|
WHOLE-WHEAT
SPAGHETTI WITH ARUGULA
As
they mature in the summer's heat, arugula
leaves get hot and spicy as well as plentiful
and cheap. Even when cooked, they have an
assertive personality, a good match for
the whole-wheat spaghetti.
2
tablespoons olive oil, divided
1/4 teaspoon crushed red pepper
2 garlic cloves, minced
1 cup chopped tomato
1 pound arugula, trimmed and torn (about
16 cups)
4 cups hot cooked whole-wheat spaghetti
(about 8 ounces uncooked pasta)
1 1/2 tablespoons red wine vinegar
3/4 teaspoon salt
1/2 teaspoon freshly ground black pepper
1/2 cup (2 ounces) grated fresh Parmesan
cheese
|
 |
Heat
1 tablespoon oil over medium-high heat in a Dutch
oven. Add red pepper and garlic; sauté
20 seconds. Add tomato and arugula; sauté
2 minutes or until arugula is wilted.

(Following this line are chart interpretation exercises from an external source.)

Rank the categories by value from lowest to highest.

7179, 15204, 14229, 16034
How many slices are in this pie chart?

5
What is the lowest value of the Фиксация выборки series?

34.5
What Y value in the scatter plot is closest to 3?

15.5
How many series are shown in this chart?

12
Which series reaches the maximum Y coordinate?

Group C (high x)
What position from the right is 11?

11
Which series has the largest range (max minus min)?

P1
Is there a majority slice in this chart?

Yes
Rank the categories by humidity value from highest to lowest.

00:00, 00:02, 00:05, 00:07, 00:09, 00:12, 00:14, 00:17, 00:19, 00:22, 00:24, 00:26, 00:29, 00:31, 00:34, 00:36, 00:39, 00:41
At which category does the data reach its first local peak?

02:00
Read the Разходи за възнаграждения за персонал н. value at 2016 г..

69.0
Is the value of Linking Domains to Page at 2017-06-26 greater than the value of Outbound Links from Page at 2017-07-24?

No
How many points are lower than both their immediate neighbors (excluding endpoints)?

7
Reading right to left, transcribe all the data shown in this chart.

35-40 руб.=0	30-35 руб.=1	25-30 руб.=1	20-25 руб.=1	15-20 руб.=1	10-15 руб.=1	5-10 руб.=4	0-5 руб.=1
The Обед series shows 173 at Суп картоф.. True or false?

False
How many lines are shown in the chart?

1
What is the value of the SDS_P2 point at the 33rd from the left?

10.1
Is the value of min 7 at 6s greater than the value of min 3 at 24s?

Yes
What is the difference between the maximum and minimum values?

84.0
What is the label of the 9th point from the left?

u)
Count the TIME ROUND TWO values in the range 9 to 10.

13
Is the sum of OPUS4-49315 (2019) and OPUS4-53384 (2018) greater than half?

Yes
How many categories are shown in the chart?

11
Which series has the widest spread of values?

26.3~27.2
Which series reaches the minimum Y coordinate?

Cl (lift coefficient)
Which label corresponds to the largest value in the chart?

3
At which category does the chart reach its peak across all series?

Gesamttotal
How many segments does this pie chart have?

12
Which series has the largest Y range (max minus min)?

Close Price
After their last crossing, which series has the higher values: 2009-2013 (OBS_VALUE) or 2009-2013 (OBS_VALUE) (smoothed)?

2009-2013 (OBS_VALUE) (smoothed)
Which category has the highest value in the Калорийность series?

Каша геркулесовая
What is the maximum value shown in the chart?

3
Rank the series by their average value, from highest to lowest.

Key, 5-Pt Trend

Spoon into
a large bowl. Add 1 tablespoon oil, spaghetti,
vinegar, salt and black pepper; toss well. Sprinkle
with cheese.
Serves
4.
1
Serving - 1 1/2 cups pasta and 2 tablespoons cheese:
Calories: 347 (Cal. from fat: 30%), Fat: 11.6g
(Saturated: 4.3g), Cholesterol: 10mg, Sodium:
705mg, Carbohydrate: 41.6g, Protein: 17.5g.